**Task description**. Copy exactly, and only, the lines from the line containing "utensil holder: present" through the last line of the records below, both included.

**Data extract**.
----

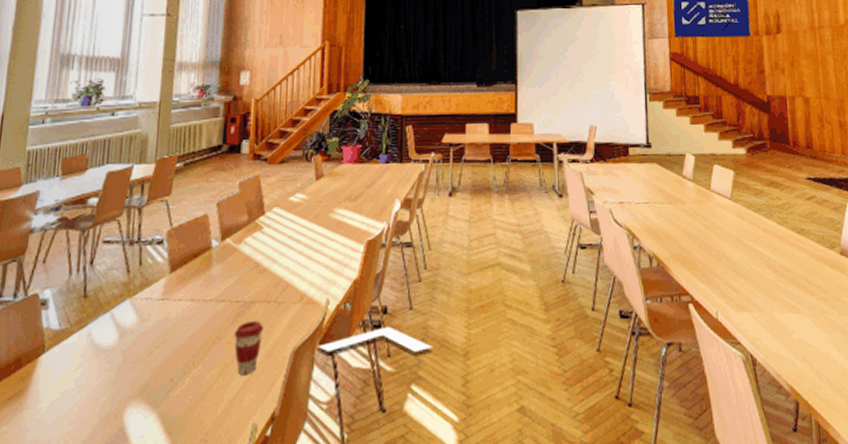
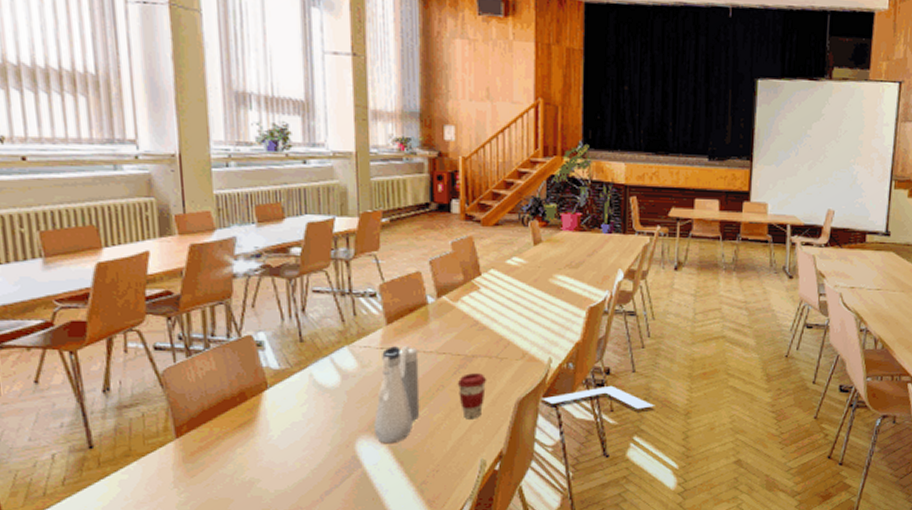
water bottle: none [145,294,199,411] -> present [374,345,420,444]

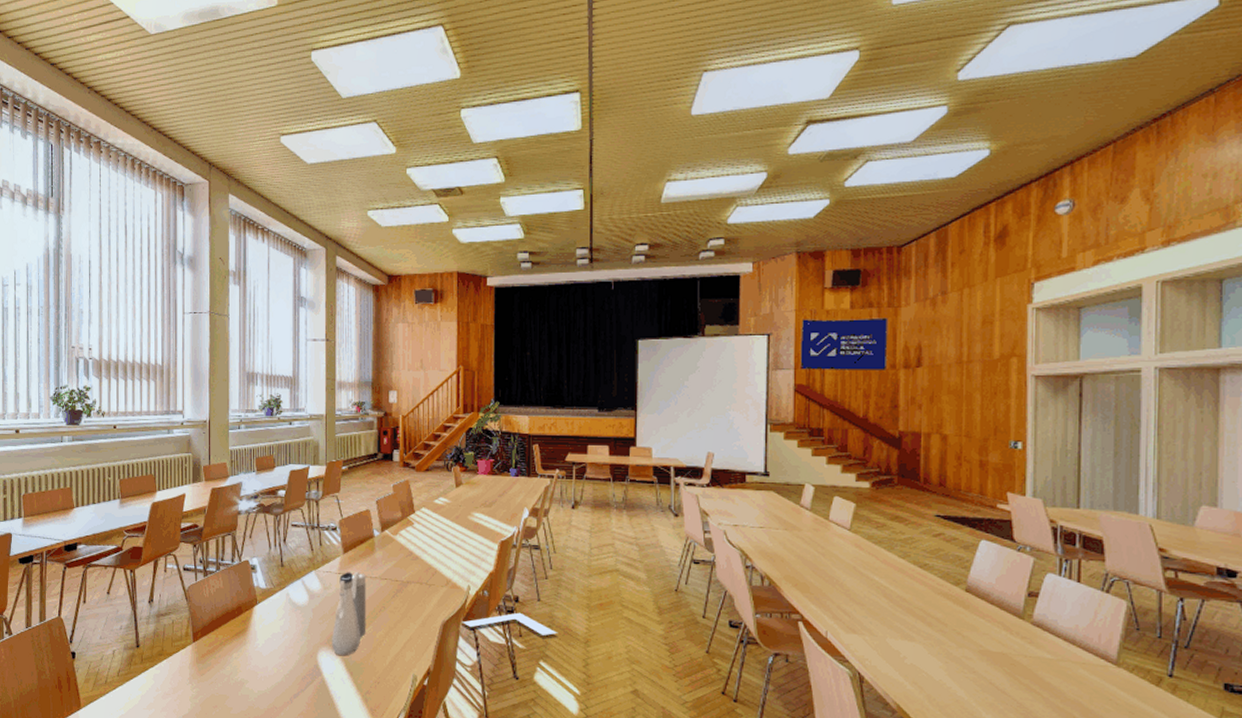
coffee cup: present [457,373,487,419] -> none [395,597,419,638]

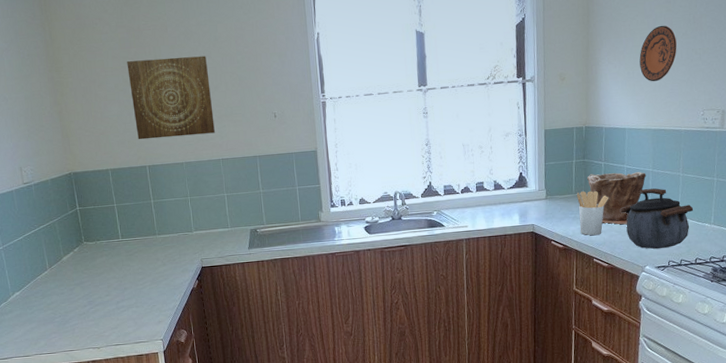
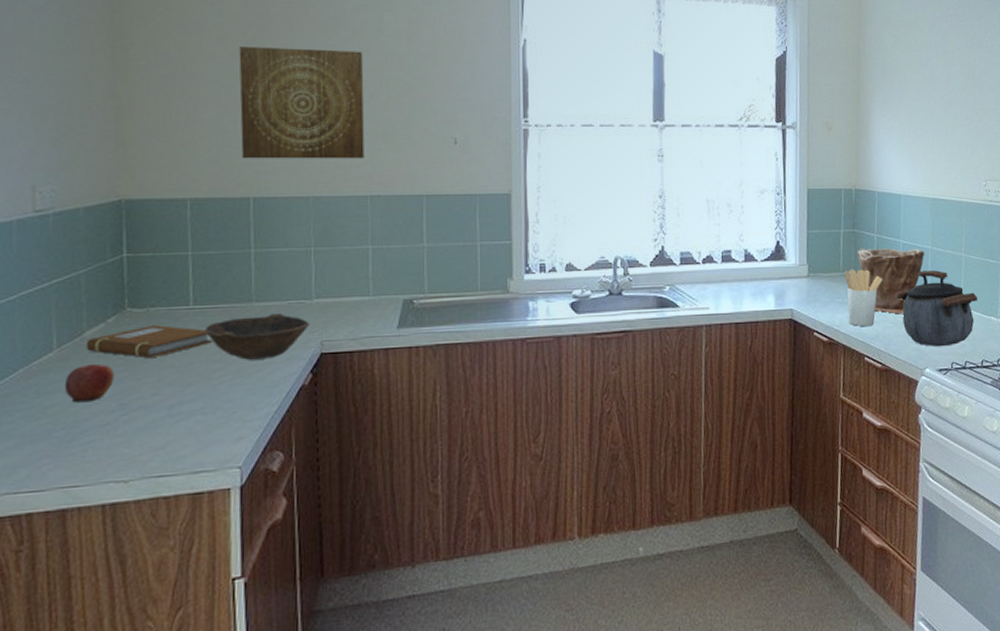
apple: none [56,277,83,301] -> present [64,363,114,403]
notebook: none [64,251,136,273] -> present [85,324,213,359]
bowl: none [130,241,193,273] -> present [205,312,310,360]
decorative plate: present [639,25,677,82] -> none [915,78,956,142]

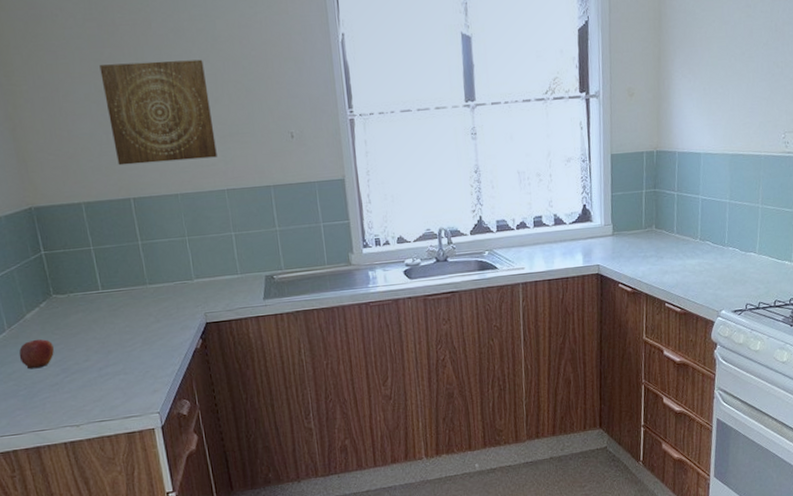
notebook: present [85,324,213,359] -> none [28,306,122,334]
bowl: present [205,312,310,360] -> none [114,292,194,331]
utensil holder: present [845,269,883,327] -> none [647,225,682,277]
plant pot: present [857,248,925,314] -> none [658,203,723,264]
kettle: present [896,270,978,347] -> none [695,222,773,291]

----

**Solved problem**.
utensil holder: present [845,269,883,327] -> none [647,225,682,277]
plant pot: present [857,248,925,314] -> none [658,203,723,264]
kettle: present [896,270,978,347] -> none [695,222,773,291]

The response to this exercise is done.